Li Wei-Yang, Sun Ai-Ning, Wu De-Pei
First Affiliated Hospital of Soochow University, Jiangsu Institute of Hematology, Key Laboratory of Thrombosis and Hemostasis, Ministry of Health, Suzhou 215006, China.
Zhonghua Xue Ye Xue Za Zhi. 2008 Dec;29(12):797-801.
To evaluate the prevalence of c-kit and JAK2 gene mutations in protein tyrosine kinase (PTK) family in adult t(8;21) acute myeloid leukemia (AML) and their implications.
Genomic DNAs from 78 t(8;21) AML patients were screened for mutated c-kit (mutKIT) in exon 8 and 17 by PCR and sequencing. JAK2 V617F mutation screening was processed by allele-specific PCR.
(1) Among 78 t(8;21) AML patients, 27 (34.6%) had muc-kit/JAK2 and 6 (7.7%) had JAK2 V617F, and none had both. (2) Peripheral WBC count was higher in mutKIT/JAK2 V617F patients than in wide-type c-kit/JAK2 (wtKIT/JAK2) patients [(36.2 +/- 37.7) x 10(9)/L vs (21.7 +/- 21.1) x 10(9)/L] (P < 0.05). There was no significant difference in hemoglobin level, platelet counts, percentage of blast cell in bone marrow, CD117 expression level, the age of onset and gender between the two groups. Peripheral WBC count was higher in mutKIT patients [(38.8 +/- 40.7) x 10(9)/L] than in wtKIT patients [(22.0 +/- 20.4) x 10(9)/L] (P < 0.05). (3) Complete remission (CR) rates between patients with mutkit/JAK2 V617F and with wtKIT/JAK2 were similar (69.6% vs 80.0%, P > 0.05), but the 2 year continuous CR (CCR) rate was lower in patients with mutKIT/JAK2 V617F (26.7% vs 56.1%, P < 0.05). However, there was no significant difference in OS between mutKIT/JAK2 V617F and wtKIT/JAK2 patients (34.8% vs 58.6%, P > 0.05).

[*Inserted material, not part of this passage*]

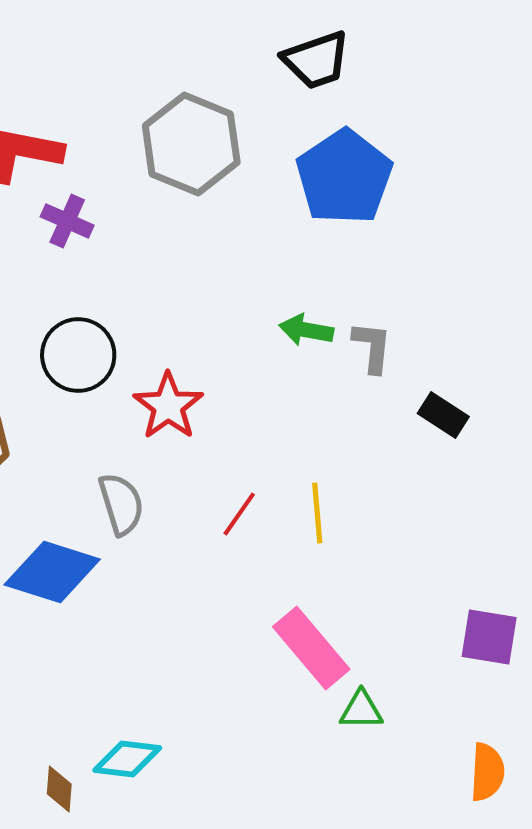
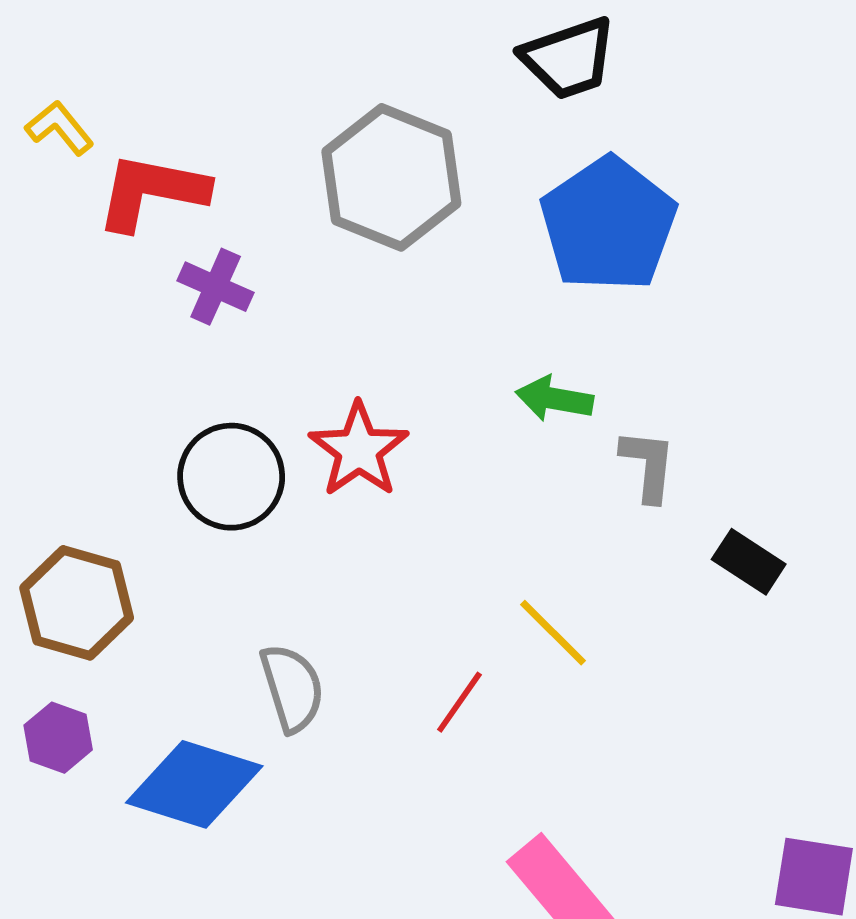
green arrow: (306, 330) -> (554, 399), moved
red star: (168, 406) -> (359, 450), moved
yellow line: (317, 513) -> (553, 633), moved, turned -40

Occurrence of c-kit and JAK2 gene mutations especially c-kit mutation is common in t(8;21) AML patients, and is associated with higher WBC. These mutations confer higher relapse risk and predict poor prognosis.
评估成人t(8;21)急性髓系白血病(AML)中蛋白酪氨酸激酶(PTK)家族c-kit和JAK2基因突变的发生率及其意义。
采用聚合酶链反应(PCR)和测序技术,对78例t(8;21) AML患者的基因组DNA进行第8和17外显子c-kit突变(mutKIT)筛查。采用等位基因特异性PCR进行JAK2 V617F突变筛查。
(1)78例t(8;21) AML患者中,27例(34.6%)有muc-kit/JAK2突变,6例(7.7%)有JAK2 V617F突变,无患者同时存在两种突变。(2)mutKIT/JAK2 V617F患者的外周血白细胞计数高于野生型c-kit/JAK2(wtKIT/JAK2)患者[(36.2±37.7)×10⁹/L对(21.7±21.1)×10⁹/L](P<0.05)。两组患者的血红蛋白水平、血小板计数、骨髓原始细胞百分比、CD117表达水平、发病年龄及性别差异均无统计学意义。mutKIT患者的外周血白细胞计数[(38.8±40.7)×10⁹/L]高于wtKIT患者[(22.0±20.4)×10⁹/L](P<0.05)。(3)mutkit/JAK2 V617F患者与wtKIT/JAK2患者的完全缓解(CR)率相似(69.6%对80.0%,P>0.05),但mutKIT/JAK2 V617F患者的2年持续完全缓解(CCR)率较低(26.7%对56.1%,P<0.05)。然而,mutKIT/JAK2 V617F患者与wtKIT/JAK2患者的总生存期(OS)差异无统计学意义(34.8%对58.6%,P>0.05)。
c-kit和JAK2基因突变尤其是c-kit突变在t(8;21) AML患者中常见,且与白细胞计数升高有关。这些突变会导致更高的复发风险并提示预后不良。